Tegenover het jaar uitstel van kortingen, staat een risico voor alle werkenden. "Voor hen geldt dat als de situatie van de pensioenfondsen komend jaar niet verbetert, er volgend jaar harder moet worden ingegrepen", zegt Fieke van der Lecq, onder meer hoogleraar pensioenmarkten aan de VU. Dat kan zich dan uiten in hogere pensioenpremies en een lagere pensioenopbouw, legt Van der Lecq uit. "Er wordt in dat geval namelijk komend jaar uitgekeerd en opgebouwd alsof de fondsen er goed voorstaan, terwijl dat dan niet zo is."
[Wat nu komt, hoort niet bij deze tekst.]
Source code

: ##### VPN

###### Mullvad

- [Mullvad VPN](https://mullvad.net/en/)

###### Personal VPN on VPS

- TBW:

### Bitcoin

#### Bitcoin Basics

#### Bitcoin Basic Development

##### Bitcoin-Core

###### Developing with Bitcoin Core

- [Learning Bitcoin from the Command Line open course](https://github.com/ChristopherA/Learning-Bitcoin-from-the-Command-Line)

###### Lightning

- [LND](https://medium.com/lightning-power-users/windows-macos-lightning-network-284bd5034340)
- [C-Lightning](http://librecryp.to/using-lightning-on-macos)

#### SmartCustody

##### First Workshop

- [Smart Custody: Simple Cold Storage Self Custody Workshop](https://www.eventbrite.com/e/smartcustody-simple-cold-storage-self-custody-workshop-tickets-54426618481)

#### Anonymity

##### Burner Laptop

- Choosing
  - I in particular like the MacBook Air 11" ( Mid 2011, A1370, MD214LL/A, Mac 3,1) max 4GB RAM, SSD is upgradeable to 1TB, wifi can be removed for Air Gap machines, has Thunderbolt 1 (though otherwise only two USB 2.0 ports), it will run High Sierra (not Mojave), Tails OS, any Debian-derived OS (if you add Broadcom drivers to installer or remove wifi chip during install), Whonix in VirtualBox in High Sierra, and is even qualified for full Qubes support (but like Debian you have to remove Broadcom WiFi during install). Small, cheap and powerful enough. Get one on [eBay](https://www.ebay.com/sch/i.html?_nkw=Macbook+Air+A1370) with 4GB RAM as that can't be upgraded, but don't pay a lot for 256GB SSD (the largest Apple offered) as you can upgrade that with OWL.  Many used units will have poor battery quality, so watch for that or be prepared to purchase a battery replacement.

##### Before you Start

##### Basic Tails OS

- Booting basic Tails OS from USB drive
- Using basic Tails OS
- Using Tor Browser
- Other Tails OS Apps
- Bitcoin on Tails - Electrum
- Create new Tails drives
"Er blijft minder in de pot over, dus dat gaat ten koste van jongeren", zegt Corine Reedijk van pensioenadviseur Aon. Daarbij is het volgens Reedijk zeer de vraag of het jaar uitstel gaat helpen. "De rente blijft waarschijnlijk laag en aandelenbeleggingen zijn onzeker. Als een fonds een dekkingsgraad heeft van rond de 90 procent, wordt het dus een hele uitdaging om in een jaar naar 100 procent te komen."

Daarbovenop komt dat pensioenfondsen vanaf 2021 met een nóg lagere rekenrente moeten rekenen. Gemiddeld gaat dat 2,5 procent van de dekkingsgraad kosten, bleek eerder dit jaar toen de commissie-Dijsselbloem strengere rekenregels adviseerde. Dat advies is overgenomen.

Er is heel veel discussie over de rekenrente, maar minister Koolmees wil de rekenregels niet aanpassen. Ook toezichthouder De Nederlandsche Bank is tegen. En in het pensioenakkoord is afgesproken niet aan de rekenregels te komen.